Andrew Stadel’s Farewell Letter to Points

Andrew Stadel has written a very touching, almost eye-watering farewell to points in his classroom.  Who am I kidding?  We both aren’t sad to see points exit our assessment systems, but the metaphor is great.  It is a must read, even for those who are committed to keeping their extra credit assignments (for points of course).  Read his post here: Hey points, meet my new friend SBG

Student Tracking Sheet for SBG Learning Targets

Here is the checklist I created for students to keep track of their learning targets:

Learning target checklist

While I created it in Pages, the idea was stolen from Dan Meyer and others.  The circles are for “stop-lighting” their progress on the learning targets.

  • Bottom Circle — Red — Need major work to show proficiency
  • Middle Circle — Yellow — Need minor work to show proficiency
  • Greed Circle — Green — You got it!
  • Square — Stamp or sticker — This is to track mastery after they have repeatedly showed proficiency on the learning target

Of course, on the learning target quiz, I assign a color and give feedback for each learning target.  I would love to know what you think about this approach.

SBG: Converting to a Percentage Grade

Like most of us, my district requires that we assign a grade at the end of each quarter.

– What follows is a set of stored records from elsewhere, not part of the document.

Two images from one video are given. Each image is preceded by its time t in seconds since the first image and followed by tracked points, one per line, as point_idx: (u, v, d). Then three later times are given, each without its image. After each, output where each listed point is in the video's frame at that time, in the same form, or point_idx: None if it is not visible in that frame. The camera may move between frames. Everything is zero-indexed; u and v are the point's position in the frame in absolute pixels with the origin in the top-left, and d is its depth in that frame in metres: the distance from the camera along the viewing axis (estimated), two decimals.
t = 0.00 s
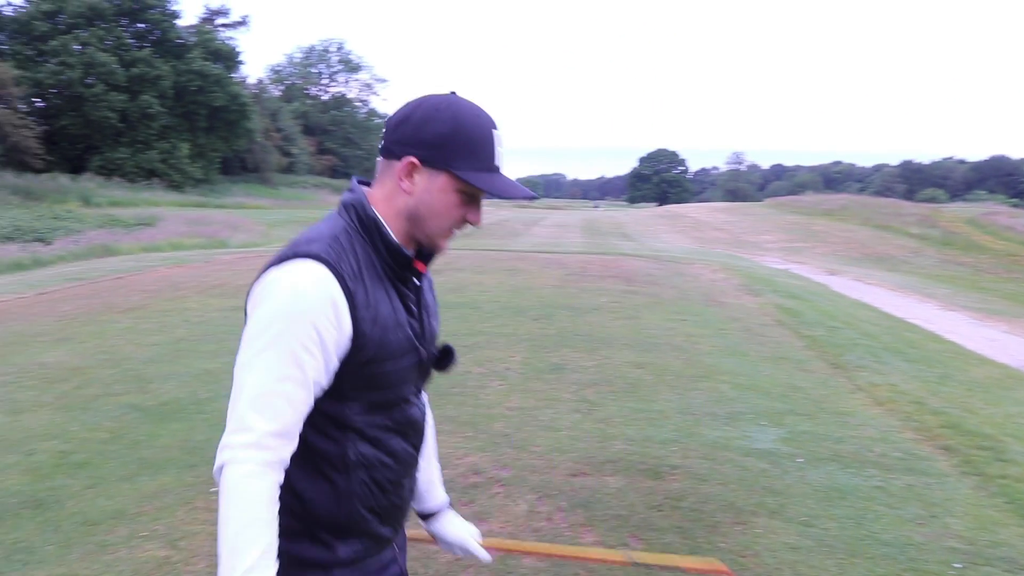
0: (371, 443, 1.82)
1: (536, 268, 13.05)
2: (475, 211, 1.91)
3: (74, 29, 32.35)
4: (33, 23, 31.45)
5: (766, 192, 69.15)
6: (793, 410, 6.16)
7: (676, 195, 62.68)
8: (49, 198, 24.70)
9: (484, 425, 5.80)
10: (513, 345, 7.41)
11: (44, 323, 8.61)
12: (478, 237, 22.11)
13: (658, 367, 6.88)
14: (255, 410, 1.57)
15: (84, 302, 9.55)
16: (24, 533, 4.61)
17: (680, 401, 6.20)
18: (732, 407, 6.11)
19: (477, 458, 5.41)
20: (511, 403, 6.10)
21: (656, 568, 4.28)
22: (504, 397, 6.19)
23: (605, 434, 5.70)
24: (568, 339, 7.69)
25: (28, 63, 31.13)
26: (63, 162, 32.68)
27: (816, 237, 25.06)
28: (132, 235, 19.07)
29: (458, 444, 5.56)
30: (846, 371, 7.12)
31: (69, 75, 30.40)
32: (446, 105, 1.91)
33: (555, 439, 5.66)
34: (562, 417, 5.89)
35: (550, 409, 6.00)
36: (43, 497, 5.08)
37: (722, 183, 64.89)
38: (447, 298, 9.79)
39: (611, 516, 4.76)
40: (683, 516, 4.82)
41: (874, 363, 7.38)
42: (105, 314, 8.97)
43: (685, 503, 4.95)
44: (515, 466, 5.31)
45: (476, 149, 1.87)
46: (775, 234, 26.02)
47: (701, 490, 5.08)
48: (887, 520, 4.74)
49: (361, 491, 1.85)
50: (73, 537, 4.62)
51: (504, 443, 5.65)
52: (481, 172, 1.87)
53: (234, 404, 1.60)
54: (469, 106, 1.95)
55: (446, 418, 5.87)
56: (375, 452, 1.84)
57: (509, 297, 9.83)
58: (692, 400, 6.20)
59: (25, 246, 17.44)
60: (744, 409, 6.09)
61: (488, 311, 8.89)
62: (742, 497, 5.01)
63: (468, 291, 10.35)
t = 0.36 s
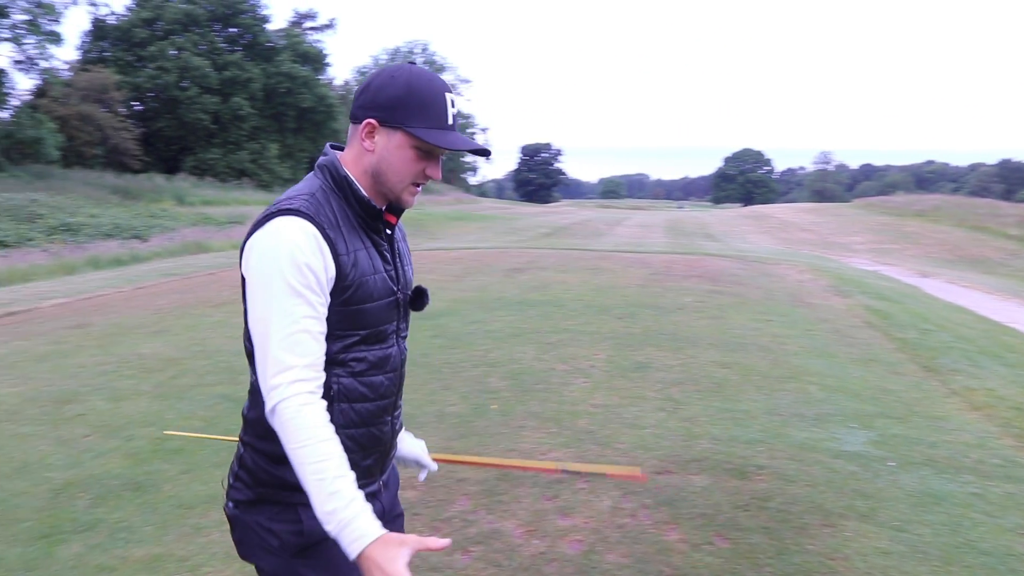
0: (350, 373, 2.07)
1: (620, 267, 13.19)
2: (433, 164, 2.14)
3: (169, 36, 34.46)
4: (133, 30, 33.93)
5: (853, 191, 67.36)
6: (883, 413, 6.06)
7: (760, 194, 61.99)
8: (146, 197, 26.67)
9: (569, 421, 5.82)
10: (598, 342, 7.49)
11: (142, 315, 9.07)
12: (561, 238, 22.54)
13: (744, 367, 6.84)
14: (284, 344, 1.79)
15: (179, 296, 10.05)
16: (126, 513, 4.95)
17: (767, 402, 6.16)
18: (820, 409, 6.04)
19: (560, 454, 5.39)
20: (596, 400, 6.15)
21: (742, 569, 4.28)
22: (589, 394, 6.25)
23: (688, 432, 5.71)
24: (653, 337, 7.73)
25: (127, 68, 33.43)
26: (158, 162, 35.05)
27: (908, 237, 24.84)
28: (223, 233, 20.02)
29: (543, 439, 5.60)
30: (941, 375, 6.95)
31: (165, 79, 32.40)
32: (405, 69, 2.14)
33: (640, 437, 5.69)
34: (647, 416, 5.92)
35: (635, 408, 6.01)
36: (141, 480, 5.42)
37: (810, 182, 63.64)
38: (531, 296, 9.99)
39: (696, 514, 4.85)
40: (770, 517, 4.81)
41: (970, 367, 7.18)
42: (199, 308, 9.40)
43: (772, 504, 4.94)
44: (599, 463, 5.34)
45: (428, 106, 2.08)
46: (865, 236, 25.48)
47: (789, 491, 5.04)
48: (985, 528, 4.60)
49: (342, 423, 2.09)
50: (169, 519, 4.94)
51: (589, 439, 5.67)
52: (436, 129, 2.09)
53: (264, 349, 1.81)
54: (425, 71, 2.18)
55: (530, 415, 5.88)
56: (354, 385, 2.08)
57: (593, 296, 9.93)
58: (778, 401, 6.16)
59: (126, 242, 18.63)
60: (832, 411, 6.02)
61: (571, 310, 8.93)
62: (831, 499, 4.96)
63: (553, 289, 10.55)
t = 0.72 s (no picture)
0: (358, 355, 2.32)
1: (708, 266, 13.25)
2: (451, 182, 2.35)
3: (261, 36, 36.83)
4: (227, 32, 36.24)
5: (950, 190, 65.40)
6: (984, 419, 5.83)
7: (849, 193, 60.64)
8: (237, 194, 28.01)
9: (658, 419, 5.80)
10: (686, 340, 7.51)
11: (235, 308, 9.52)
12: (644, 237, 22.68)
13: (837, 367, 6.74)
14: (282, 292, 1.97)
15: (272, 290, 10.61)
16: (221, 499, 5.16)
17: (860, 403, 6.05)
18: (917, 412, 5.88)
19: (650, 450, 5.56)
20: (685, 398, 6.14)
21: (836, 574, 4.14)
22: (676, 392, 6.25)
23: (780, 432, 5.61)
24: (742, 335, 7.73)
25: (221, 70, 35.83)
26: (249, 159, 37.53)
27: (1010, 237, 24.05)
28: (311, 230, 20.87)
29: (631, 437, 5.76)
30: None
31: (256, 80, 34.40)
32: (437, 91, 2.34)
33: (729, 435, 5.64)
34: (736, 414, 5.87)
35: (724, 407, 5.97)
36: (235, 468, 5.61)
37: (901, 181, 62.38)
38: (617, 295, 10.11)
39: (789, 515, 4.70)
40: (866, 521, 4.63)
41: None
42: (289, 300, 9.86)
43: (868, 508, 4.76)
44: (688, 460, 5.38)
45: (452, 130, 2.28)
46: (962, 235, 24.72)
47: (885, 495, 4.86)
48: None
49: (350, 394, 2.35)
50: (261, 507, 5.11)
51: (677, 437, 5.70)
52: (457, 154, 2.29)
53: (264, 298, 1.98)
54: (459, 97, 2.38)
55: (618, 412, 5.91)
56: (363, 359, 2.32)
57: (680, 294, 10.08)
58: (871, 403, 6.04)
59: (219, 238, 19.52)
60: (930, 414, 5.85)
61: (659, 308, 9.07)
62: (930, 504, 4.76)
63: (639, 288, 10.74)
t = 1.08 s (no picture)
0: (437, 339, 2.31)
1: (765, 267, 13.40)
2: (546, 191, 2.39)
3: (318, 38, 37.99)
4: (285, 34, 37.10)
5: (1016, 190, 63.95)
6: None
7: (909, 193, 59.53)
8: (294, 193, 28.71)
9: (714, 417, 5.76)
10: (744, 339, 7.65)
11: (293, 306, 9.84)
12: (700, 236, 22.69)
13: (898, 367, 6.69)
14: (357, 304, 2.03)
15: (324, 287, 11.11)
16: (278, 491, 4.92)
17: (924, 404, 5.91)
18: (984, 414, 5.66)
19: (708, 450, 5.28)
20: (743, 397, 6.10)
21: None
22: (735, 391, 6.22)
23: (842, 434, 5.39)
24: (803, 335, 7.84)
25: (279, 70, 36.66)
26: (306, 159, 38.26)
27: None
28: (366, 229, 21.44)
29: (689, 435, 5.49)
30: None
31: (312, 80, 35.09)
32: (531, 108, 2.36)
33: (789, 435, 5.44)
34: (795, 415, 5.75)
35: (783, 407, 5.90)
36: (293, 460, 5.37)
37: (963, 181, 61.60)
38: (673, 295, 10.22)
39: (850, 517, 4.37)
40: (933, 524, 4.27)
41: None
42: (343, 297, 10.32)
43: (933, 511, 4.39)
44: (746, 460, 5.11)
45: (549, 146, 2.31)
46: None
47: (952, 498, 4.50)
48: None
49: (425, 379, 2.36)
50: (318, 499, 4.91)
51: (734, 436, 5.50)
52: (553, 166, 2.34)
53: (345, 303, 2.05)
54: (550, 112, 2.41)
55: (676, 410, 5.88)
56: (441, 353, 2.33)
57: (738, 293, 10.32)
58: (934, 403, 5.90)
59: (275, 237, 19.96)
60: (999, 417, 5.62)
61: (716, 306, 9.37)
62: (1000, 509, 4.37)
63: (695, 286, 11.02)
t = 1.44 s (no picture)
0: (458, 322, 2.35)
1: (771, 266, 13.41)
2: (570, 189, 2.39)
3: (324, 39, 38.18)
4: (292, 35, 37.11)
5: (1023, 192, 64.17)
6: None
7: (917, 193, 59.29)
8: (300, 194, 28.81)
9: (721, 416, 5.73)
10: (751, 338, 7.64)
11: (299, 305, 9.88)
12: (707, 236, 22.69)
13: (905, 366, 6.68)
14: (443, 302, 2.08)
15: (329, 288, 11.11)
16: (283, 488, 4.91)
17: (932, 402, 5.87)
18: (991, 413, 5.63)
19: (714, 447, 5.25)
20: (749, 396, 6.08)
21: None
22: (741, 390, 6.21)
23: (850, 433, 5.34)
24: (810, 334, 7.81)
25: (285, 71, 36.75)
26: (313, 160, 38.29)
27: None
28: (371, 229, 21.51)
29: (695, 433, 5.47)
30: None
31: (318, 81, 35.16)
32: (566, 108, 2.34)
33: (795, 433, 5.40)
34: (802, 413, 5.72)
35: (790, 405, 5.87)
36: (298, 458, 5.36)
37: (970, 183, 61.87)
38: (679, 294, 10.22)
39: (858, 515, 4.29)
40: (941, 523, 4.19)
41: None
42: (350, 297, 10.34)
43: (942, 509, 4.31)
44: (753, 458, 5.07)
45: (579, 145, 2.30)
46: None
47: (961, 497, 4.42)
48: None
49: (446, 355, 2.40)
50: (323, 495, 4.90)
51: (741, 434, 5.46)
52: (580, 167, 2.31)
53: (428, 304, 2.09)
54: (585, 115, 2.39)
55: (681, 409, 5.86)
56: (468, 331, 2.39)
57: (744, 292, 10.30)
58: (941, 402, 5.86)
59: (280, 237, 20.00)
60: (1006, 415, 5.59)
61: (722, 305, 9.35)
62: (1010, 507, 4.29)
63: (701, 285, 11.02)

Not just a letter grade, but a percentage.  Before I started using a standards-based assessment system, my quarterly percentage would be a mix of homework, quizzes, tests, classwork, etc.  Not very indicative of what a student learned, but boy did it measure how well a student “played school.” This year, I have come up with this conversion for my required percentage grade:

  • 90% of the quarter grade comes from being proficient on my core learning targets (proficient learning targets/total learning targets)
  • 5% of the quarter grade comes from mastering the core learning targets (mastered learning targets/total learning targets)
  • 5% of the quarter grade comes from being proficient with my “synthesis” learning targets (same calculation)

A student can demonstrate proficiency with a core learning target on a weekly quiz, in a conversation with myself, or various other ways that could be classified as “formative assessment.”  Students demonstrate mastery on core learning targets when they repeatedly are successful on multiple types of assessments, both formative and summative.  Finally, students will also encounter “synthesis” learning targets.  These are multiple core learning targets all rolled up into one non-routine, complex problem.  I included these to assess students’ abilities to apply their knowledge of how the core learning targets go together.

While I am still convinced that this isn’t a perfect system, I am excited to see how it plays out this school year.  Alright, I’m open and ready for critiques.

Standards-Based Grading: A Collabrative Effort

After entering my second year of standards-based grading and coming into contact with some great minds through Twitter and the edublogosphere, I thought it would be a great idea to set up a place where we can share and critique all aspects of our standards-based assessment systems. This site will be open to contributors as well as the general readership for comments. I’ve found that most aspects of teaching can be greatly improved when collaboration takes place. And who doesn’t like some constructive feedback, right?

Contributors will be able to post about standards-based assessment in general, and will also be able to upload certain file types (i.e. PDF, doc, etc.) to share their specific standards-based creations.  This will be a work in progress, but the ball has to get rolling before it can pick up its steam.  I look forward to seeing some interesting and innovative ideas to make our assessment practices useful to both our students and ourselves.  As Nathan put it, I heart SBG.